Kolaka, BuletinNews.com – Pemerintah Provinsi Sulawesi Tenggara secara resmi menetapkan Upah Minimum Kabupaten (UMK) dan Upah Minimum Sektoral Kabupaten (UMSK) Kolaka Tahun 2026 melalui Keputusan Gubernur Sulawesi Tenggara Nomor 100.3.3.1/583 Tahun 2025.
Berdasarkan keputusan tersebut, UMK Kabupaten Kolaka Tahun 2026 ditetapkan sebesar Rp3.688.130,26. Penetapan ini menjadi acuan upah minimum bagi seluruh perusahaan dan pelaku usaha yang beroperasi di wilayah Kabupaten Kolaka.
Selain UMK, Gubernur Sulawesi Tenggara juga menetapkan UMSK Kabupaten Kolaka Tahun 2026 untuk sektor tertentu.

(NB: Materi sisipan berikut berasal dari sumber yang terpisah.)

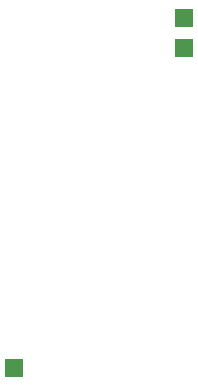
<source format=gbr>
G04 #@! TF.FileFunction,Copper,L2,Bot,Signal*
%FSLAX46Y46*%
G04 Gerber Fmt 4.6, Leading zero omitted, Abs format (unit mm)*
G04 Created by KiCad (PCBNEW (2015-04-05 BZR 5577)-product) date Út 4. srpen 2015, 12:36:27 CEST*
%MOMM*%
G01*
G04 APERTURE LIST*
%ADD10C,0.100000*%
%ADD11R,1.524000X1.524000*%
G04 APERTURE END LIST*
D10*
D11*
X198740000Y-97440000D03*
X198740000Y-99980000D03*
X184290000Y-127040000D03*
M02*

</source>
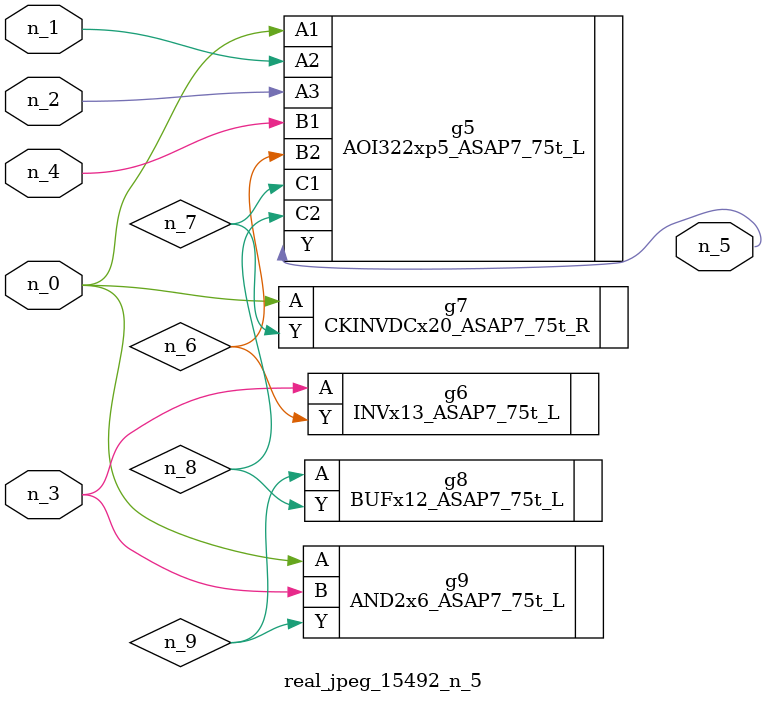
<source format=v>
module real_jpeg_15492_n_5 (n_4, n_0, n_1, n_2, n_3, n_5);

input n_4;
input n_0;
input n_1;
input n_2;
input n_3;

output n_5;

wire n_8;
wire n_6;
wire n_7;
wire n_9;

AOI322xp5_ASAP7_75t_L g5 ( 
.A1(n_0),
.A2(n_1),
.A3(n_2),
.B1(n_4),
.B2(n_6),
.C1(n_7),
.C2(n_8),
.Y(n_5)
);

CKINVDCx20_ASAP7_75t_R g7 ( 
.A(n_0),
.Y(n_7)
);

AND2x6_ASAP7_75t_L g9 ( 
.A(n_0),
.B(n_3),
.Y(n_9)
);

INVx13_ASAP7_75t_L g6 ( 
.A(n_3),
.Y(n_6)
);

BUFx12_ASAP7_75t_L g8 ( 
.A(n_9),
.Y(n_8)
);


endmodule
</source>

Untuk sektor pertambangan dan penggalian, upah minimum sektoral ditetapkan sebesar Rp3.713.476,49, sedangkan sektor konstruksi ditetapkan sebesar Rp3.844.359,65.

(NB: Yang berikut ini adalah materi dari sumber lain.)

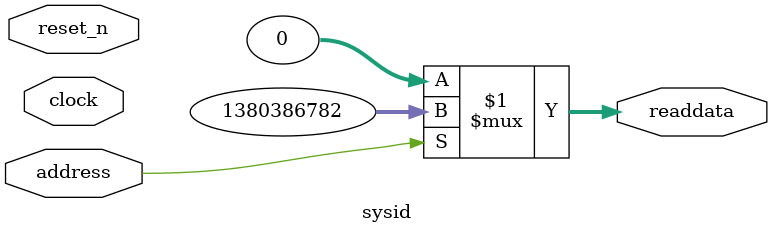
<source format=v>

`timescale 1ns / 1ps
// synthesis translate_on

// turn off superfluous verilog processor warnings 
// altera message_level Level1 
// altera message_off 10034 10035 10036 10037 10230 10240 10030 

module sysid (
               // inputs:
                address,
                clock,
                reset_n,

               // outputs:
                readdata
             )
;

  output  [ 31: 0] readdata;
  input            address;
  input            clock;
  input            reset_n;

  wire    [ 31: 0] readdata;
  //control_slave, which is an e_avalon_slave
  assign readdata = address ? 1380386782 : 0;

endmodule


</source>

Keputusan ini disusun berdasarkan rekomendasi Dewan Pengupahan Kabupaten Kolaka, dengan mempertimbangkan kondisi ekonomi daerah, ketenagakerjaan, serta kemampuan dunia usaha. Penetapan UMK dan UMSK juga mengacu pada ketentuan peraturan perundang-undangan di bidang ketenagakerjaan.

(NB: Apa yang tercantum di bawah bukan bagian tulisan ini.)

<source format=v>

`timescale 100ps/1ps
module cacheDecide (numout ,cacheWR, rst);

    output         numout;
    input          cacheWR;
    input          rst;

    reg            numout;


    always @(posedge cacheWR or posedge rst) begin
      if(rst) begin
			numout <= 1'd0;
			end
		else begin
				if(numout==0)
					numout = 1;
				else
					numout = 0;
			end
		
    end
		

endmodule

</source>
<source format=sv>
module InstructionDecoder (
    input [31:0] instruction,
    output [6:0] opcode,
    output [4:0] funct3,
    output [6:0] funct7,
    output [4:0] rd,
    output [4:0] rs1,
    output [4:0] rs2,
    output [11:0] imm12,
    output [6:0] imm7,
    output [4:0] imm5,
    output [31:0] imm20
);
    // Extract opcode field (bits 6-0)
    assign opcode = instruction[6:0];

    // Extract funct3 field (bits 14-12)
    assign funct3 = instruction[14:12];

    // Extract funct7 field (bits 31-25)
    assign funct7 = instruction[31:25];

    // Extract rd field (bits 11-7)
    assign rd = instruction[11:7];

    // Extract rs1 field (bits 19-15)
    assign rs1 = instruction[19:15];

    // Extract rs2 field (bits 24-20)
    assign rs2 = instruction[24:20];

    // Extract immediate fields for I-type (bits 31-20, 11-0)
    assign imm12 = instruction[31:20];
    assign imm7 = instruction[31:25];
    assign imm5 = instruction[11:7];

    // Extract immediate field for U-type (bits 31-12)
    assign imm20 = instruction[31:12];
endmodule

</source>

Dalam ketentuan keputusan tersebut ditegaskan bahwa pengusaha dilarang membayar upah lebih rendah dari UMK dan UMSK yang telah ditetapkan. Pengusaha juga diwajibkan menyusun struktur dan skala upah dengan memperhatikan kemampuan perusahaan dan produktivitas pekerja.
Upah minimum ini mulai berlaku efektif pada 1 Januari 2026 hingga 31 Desember 2026 dan diterapkan di seluruh wilayah Kabupaten Kolaka. Pengawasan terhadap pelaksanaan pembayaran upah minimum dilakukan oleh pegawai pengawas ketenagakerjaan sesuai ketentuan yang berlaku.